Dialogue Part 5 Comments

These are the original comments from the old barrylyga.com. To add a comment, return to the BLog page.

Miss Purple Prose

By: Violet
on Wed July 29, 2009, 11:59:39

Mr. Lyga, this advice could not have come at a better time. I just started a piece, and after reading this it’s clear I need to declutter my writing. Thanks for showing me that simplicity is key.

Re: Writing Advice #12: Dialogue Part 5

By: Barry
on Wed July 29, 2009, 12:19:18

@Violet: We’ve all been there. Glad I could help!

Re: Writing Advice #12: Dialogue Part 5

By: Sally
on Wed July 29, 2009, 15:31:04

Eeeh, definitely need to work on my dialogue, methinks. C’est le vie.
Thanks again for the writing tips. 🙂

Dialogue Part 5

By: Abbe
on Wed July 29, 2009, 17:57:58

Each week, I look forward to your blog posting. I have loved all of the information in each of the blogs on writing, especially, the dialogue guidelines. They are wonderful. I keep sharing the information with others (especially teens) who want to become better writers. Narrative has always been my stronger skill, and I have wanted to improve in my ability to write dialogue. I am working to incorporate your advice into my writing…one of these days it will all fall into place. Thanks for sharing…

Re: Writing Advice #12: Dialogue Part 5

By: Barry
on Wed July 29, 2009, 18:18:53

@Abbe: You’re very welcome!

Writing Advice #12: Dialogue Part 5

By: Diane
on Wed December 09, 2009, 13:59:21

This was very helpful and interesting, though it seems to contradict a tip I read just today from Laurie Halse Anderson. Revision Tip #9
“Does your draft have dialog that goes on for pages? Feels like a screenplay more than a novel?
You (or more accurately) your characters need some action: Verbs, my friends. You are in need of verbs.
Step 1: Choose a dialog-heavy scene.
Step 2: Brainstorm abut what kinds of actions the characters might be doing while they are having this conversation. F. ex., mom and son arguing at the grocery store about if he can borrow the car Friday night. Potential actions: picking out groceries (be specific!), checking labels, returning groceries to shelf (possibility for character development! Does this character go to the trouble of returning item where it belongs or not?), smelling squeezing, poking. More character development: are items neatly stacked in cart, or thrown in?
Step 3: Insert actions into dialog.
Step 4: See where you can trim dialog by allowing characters’ actions to speak louder than their words.”
I”m sure that Laurie would agree that unnecessary actions do not add anything of value to the scene. Still, she seemed to be suggesting something almost the opposite of what you are suggesting. I think the take away tip for me is to make sure everything I write is important to the story, whether it’s dialog or action.

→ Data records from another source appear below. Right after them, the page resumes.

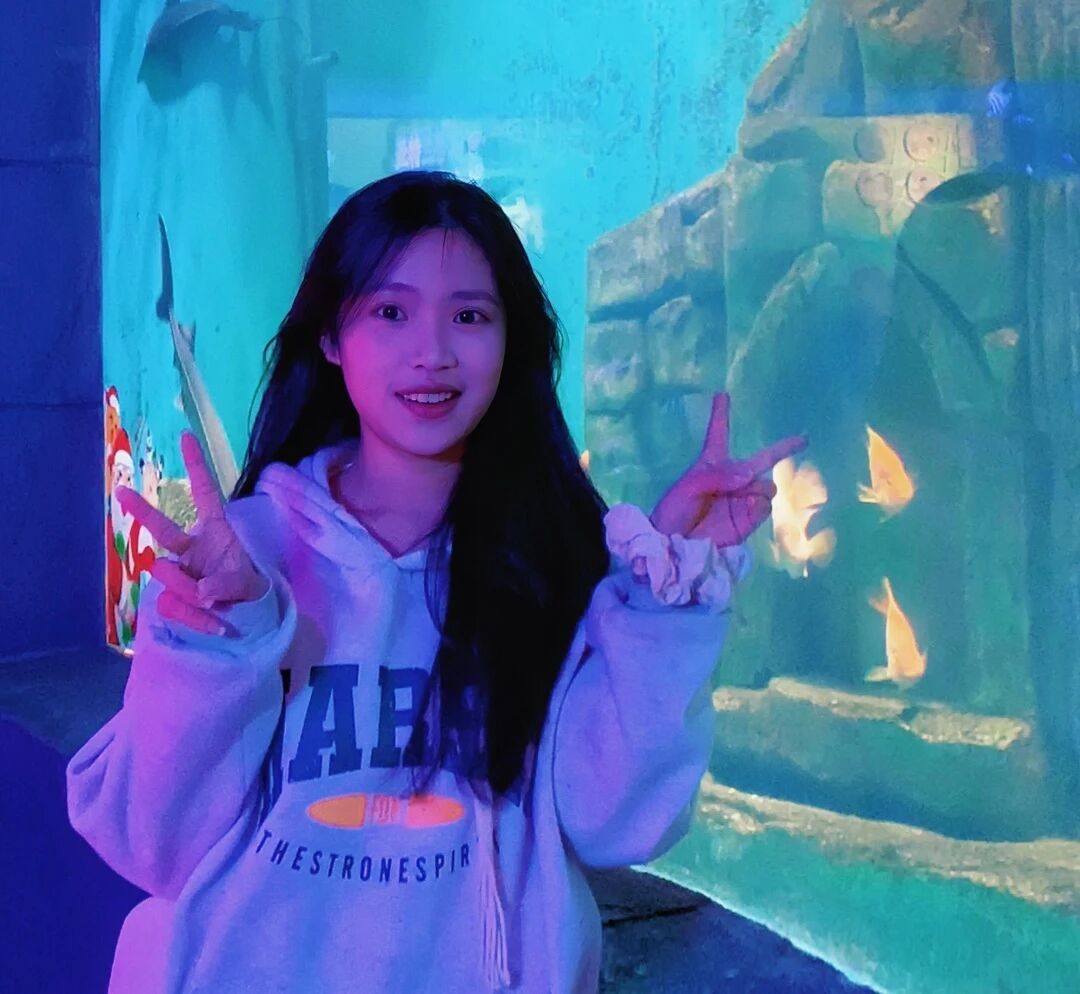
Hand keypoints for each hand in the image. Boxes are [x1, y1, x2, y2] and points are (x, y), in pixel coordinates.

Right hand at [114, 431, 267, 634]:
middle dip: (143, 512)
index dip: (197, 467)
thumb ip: (228, 586)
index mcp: (216, 532)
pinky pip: (171, 606)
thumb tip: (202, 591)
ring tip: (217, 607)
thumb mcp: (247, 586)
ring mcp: (177, 571)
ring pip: (167, 577)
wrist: (241, 616)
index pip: (206, 495)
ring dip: (191, 596)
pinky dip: (194, 619)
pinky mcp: (169, 596)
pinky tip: (217, 626)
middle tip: (122, 492)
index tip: (187, 436)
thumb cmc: (245, 586)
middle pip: (164, 529)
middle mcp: (192, 548)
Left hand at [650, 392, 807, 546]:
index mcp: (711, 463)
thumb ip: (719, 476)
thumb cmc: (675, 511)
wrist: (674, 545)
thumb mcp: (689, 486)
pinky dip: (758, 504)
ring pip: (766, 485)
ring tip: (737, 496)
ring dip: (757, 487)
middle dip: (785, 448)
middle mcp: (732, 478)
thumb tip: (750, 475)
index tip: (722, 394)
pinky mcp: (750, 517)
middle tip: (804, 438)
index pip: (718, 433)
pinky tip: (744, 509)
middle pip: (763, 458)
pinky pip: (765, 504)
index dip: (720, 413)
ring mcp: (744, 498)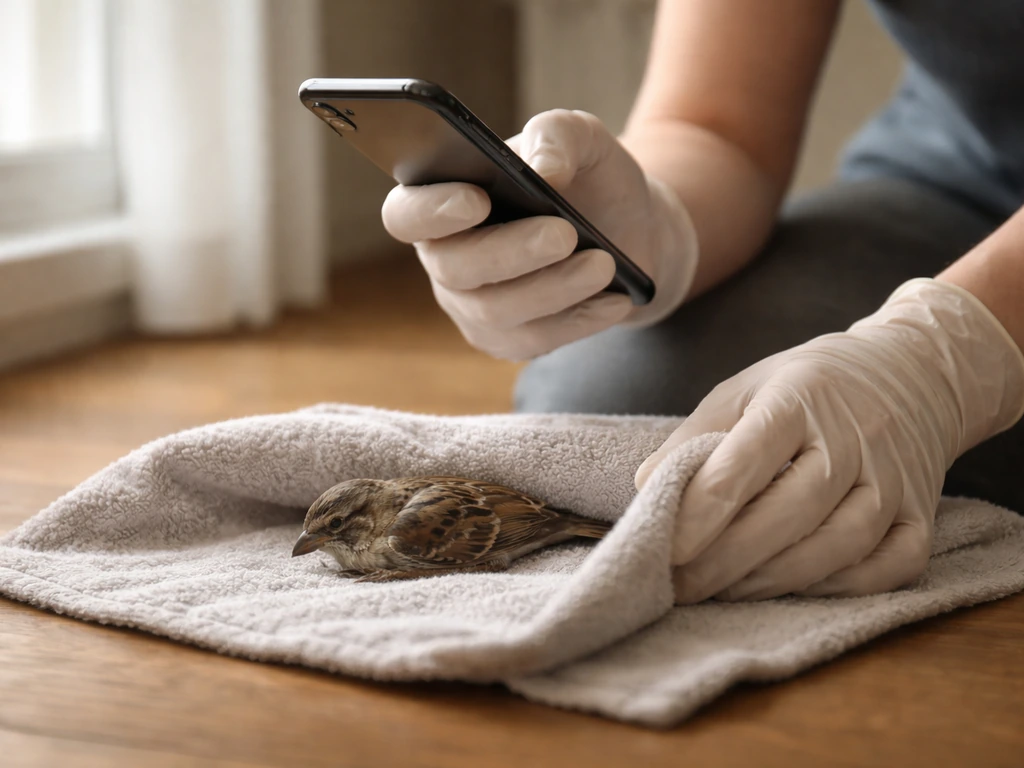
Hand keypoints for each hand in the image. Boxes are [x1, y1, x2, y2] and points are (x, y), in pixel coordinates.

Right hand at [381, 109, 698, 359]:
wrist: (631, 231)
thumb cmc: (589, 179)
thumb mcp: (582, 138)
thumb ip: (557, 136)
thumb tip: (544, 170)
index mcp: (442, 198)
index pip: (405, 214)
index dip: (431, 212)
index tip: (478, 200)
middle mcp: (445, 256)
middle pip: (454, 267)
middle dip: (510, 252)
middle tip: (565, 234)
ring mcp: (471, 305)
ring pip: (496, 310)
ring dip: (554, 287)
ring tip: (604, 265)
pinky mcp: (507, 340)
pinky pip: (532, 340)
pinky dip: (577, 320)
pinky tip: (614, 301)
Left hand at [636, 279, 1023, 602]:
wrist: (914, 373)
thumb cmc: (810, 386)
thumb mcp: (745, 388)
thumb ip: (694, 436)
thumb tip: (647, 488)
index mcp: (799, 399)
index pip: (745, 463)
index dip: (700, 513)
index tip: (663, 547)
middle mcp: (854, 439)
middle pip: (790, 512)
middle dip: (726, 559)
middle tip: (679, 586)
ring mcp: (895, 480)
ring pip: (839, 546)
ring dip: (774, 580)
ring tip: (722, 593)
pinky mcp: (923, 515)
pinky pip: (888, 567)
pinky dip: (840, 588)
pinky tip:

Re: Writing Advice #12: Dialogue Part 5

By: Barry
on Wed December 09, 2009, 14:13:26

What the hell does Laurie Halse Anderson know???
I kid, I kid! I love Laurie. 🙂
I think the key word here is “unnecessary.” You’ll notice that in the mock rewrite up above, I did leave a bit of blocking. Either extreme is going to be problematic.
Your takeaway is spot-on.

Great Post!

By: Theresa Milstein
on Wed December 16, 2009, 12:09:42

Your examples make it easy to see what works and what doesn’t. I think too many writers are afraid to rely on the dialogue. There’s a balance between dialogue, thought, and action, depending on scene and characters.
I appreciate your perspective on “said” and “asked”. If “said” is overused, I notice it when reading published books. There’s nothing wrong with using “answered” “shouted” or some other alternative once in a while. And I agree sometimes no tag is needed, as long as it’s clear who’s speaking.
I think Laurie Halse Anderson’s post on 12/10 clears up any confusion. As I wrote on her post, your perspectives complement, rather than contradict one another.